Wilson ran for president in the wake of empire-building wars that the US led in Cuba, the Philippines and elsewhere that were very costly in terms of money and lives, during a time when the US was severely stratified economically and was experiencing a massive wave of emigration -- both people coming into the US from Europe, and people moving within the US. Reacting to the situation as a typical Democratic politician would at the time, Wilson spoke out against empire-building, capitalist oligarchs, and any nonwhite people wanting any kind of recognition or resolution of their particular negative circumstances.

He got elected, and of course proceeded to decimate the entire working class, white and otherwise, forming the US's first national police force (called the FBI), employing thugs to burn down union halls across the country, arresting and killing many union organizers. And he sent hundreds of thousands of American workers to their deaths in the "war to end all wars," which was a very deadly and very successful empire-building exercise that saw the dissolution and western take-over of the vast Ottoman Empire -- setting the stage for a century of war and conflict unparalleled in world history.

Back then, if you opposed war, capitalism and racism, you would not have a candidate to vote for. You'd have had to choose between the anti-war and anti-capitalist racist, or the pro-war and pro-capitalist guy who was supposedly more sympathetic to immigrants and people of color.

We know what happened after Wilson got elected.
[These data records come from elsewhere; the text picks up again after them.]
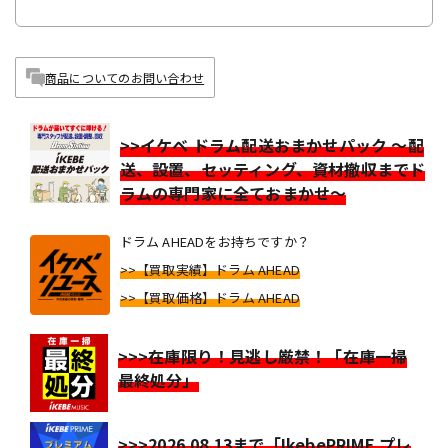
商品についてのお問い合わせ
>>イケベ ドラム配送おまかせパック ～配
送、設置、セッティング、資材撤収までド
ラムの専門家に全ておまかせ～
ドラム AHEADをお持ちですか？
>>【買取実績】ドラム AHEAD
>>【買取価格】ドラム AHEAD
>>>在庫限り！見逃し厳禁！「在庫一掃
最終処分」
>>>2026.08.13まで「IkebePRIME プレ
His opponents, people like Theodore Roosevelt, were the ones who had just made war against a lot of different countries a few years earlier. Would the US have stayed out of World War 1 if Roosevelt had won another round instead? Would you have been telling me to vote for Roosevelt back then because he was supposedly less of a racist than Wilson?

I think I'm going to start looking into getting a Hungarian passport. I'm so glad I'm going to be on tour in Europe in September or October. I just wish I were getting out sooner.

1 comment:

c180tom said...

David, I love your political insights. I'm angry like you, and wondering why I feel to be in the "minority." Keep on squawking.